Is this common or should the rear pod plate be flush with the front? As ride height is more of a premium, I added some shims to bring it up in the rear so I am not scuffing up the rear pod.

Other than that, I like what I see. Just need to decide between keeping this or my RC18T.


----------



## kcobra (Dec 3, 2002)

Make sure the t-plate is not sandwitched between the black circular ball joint things. If it is the problem you are describing will occur. A couple local guys made the same mistake. The ball joints things should be on top of the t-plate.

The rear pod on mine is pretty much level with the main chassis plate.


----------



## Cain (Feb 28, 2002)

Thanks. From memory, the black circular part is on top the t plate but has I believe a rubber spacer inbetween the T-Plate and the chassis. I just need to do a full tear down I guess.


----------



## BudBartos (Jan 1, 1970)

Cain>. There is no rubber spacer on the V2 are You sure that is what You have?
If it is a V2 the rear pod plate botton should be level with the chassis if not make sure the 1/16'" spacer plate is between the T plate and the rear pod bottom plate.


----------



## Cain (Feb 28, 2002)

Honestly that was was there. Looks like a black rubber O-Ring. 

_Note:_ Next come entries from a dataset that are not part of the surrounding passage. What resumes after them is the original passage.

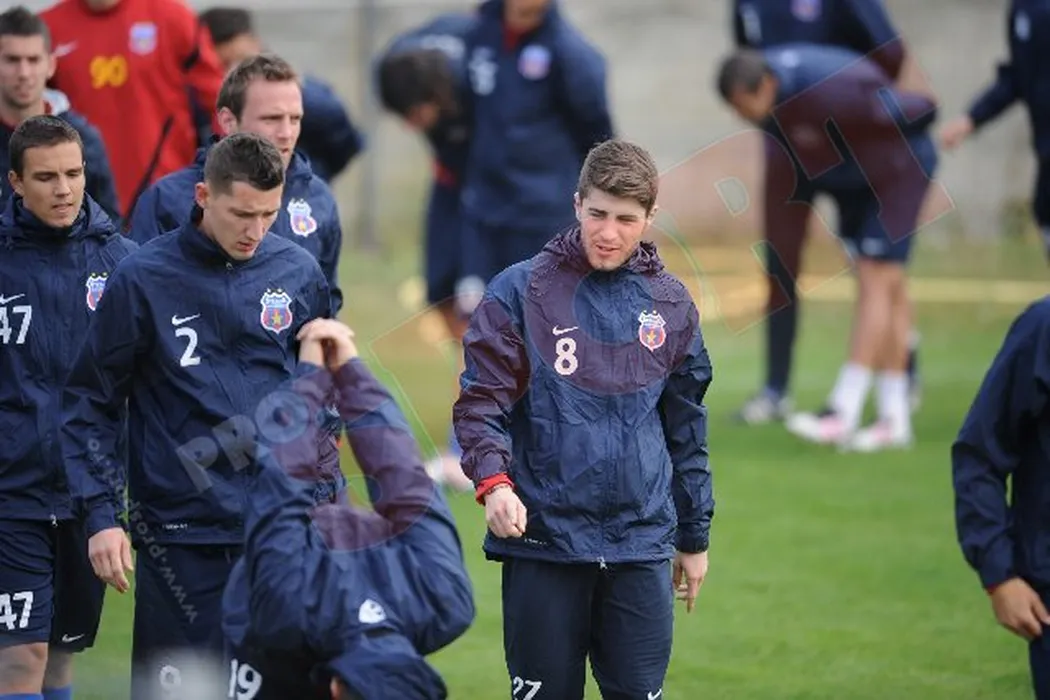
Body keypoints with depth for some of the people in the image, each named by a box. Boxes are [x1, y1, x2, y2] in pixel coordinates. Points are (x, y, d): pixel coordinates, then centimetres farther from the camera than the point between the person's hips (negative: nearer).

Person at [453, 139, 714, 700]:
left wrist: (694, 537, 19)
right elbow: (482, 401, -4)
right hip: (542, 541, -2)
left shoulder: (671, 306, 9)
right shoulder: (519, 291, -2)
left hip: (641, 546, 3)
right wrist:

I am going to tear it completely apart and rebuilt it up from scratch and see what I fine. Right now I had to put in about 2 shims to push the pod low enough so the chassis wasn't rubbing the carpet.


----------



## BudBartos (Jan 1, 1970)

That O ring goes in the black damper disc. and keeps disc snug against the damper tube.


----------



## Cain (Feb 28, 2002)

ah ok. I will do a teardown and see.


----------



## rbauer_1 (Apr 2, 2004)

just make sure that both the black pivot ball retainers are on the same side of the tplate. when i first built mine i had one on each side and it caused the issue you are describing. when i have mine apart to replace this rear pod plate i will snap a pic and show u what im talkin about.


----------



## Cain (Feb 28, 2002)

Thanks. I think that is what is the problem which is why the guy put the black o ring to act as a spacer there. if both black pivot ball retainer plates are supposed to be on the same side, that will fix the issue I believe.
So basically the T-Plate should be flush on the chassis?


----------



## rbauer_1 (Apr 2, 2004)

*this is what it should look like:*










notice that both of the pivot ball retainers are on the same side of the tplate. the only thing that will be on the chassis side of the tplate is a portion of the steel pivot ball. good luck


----------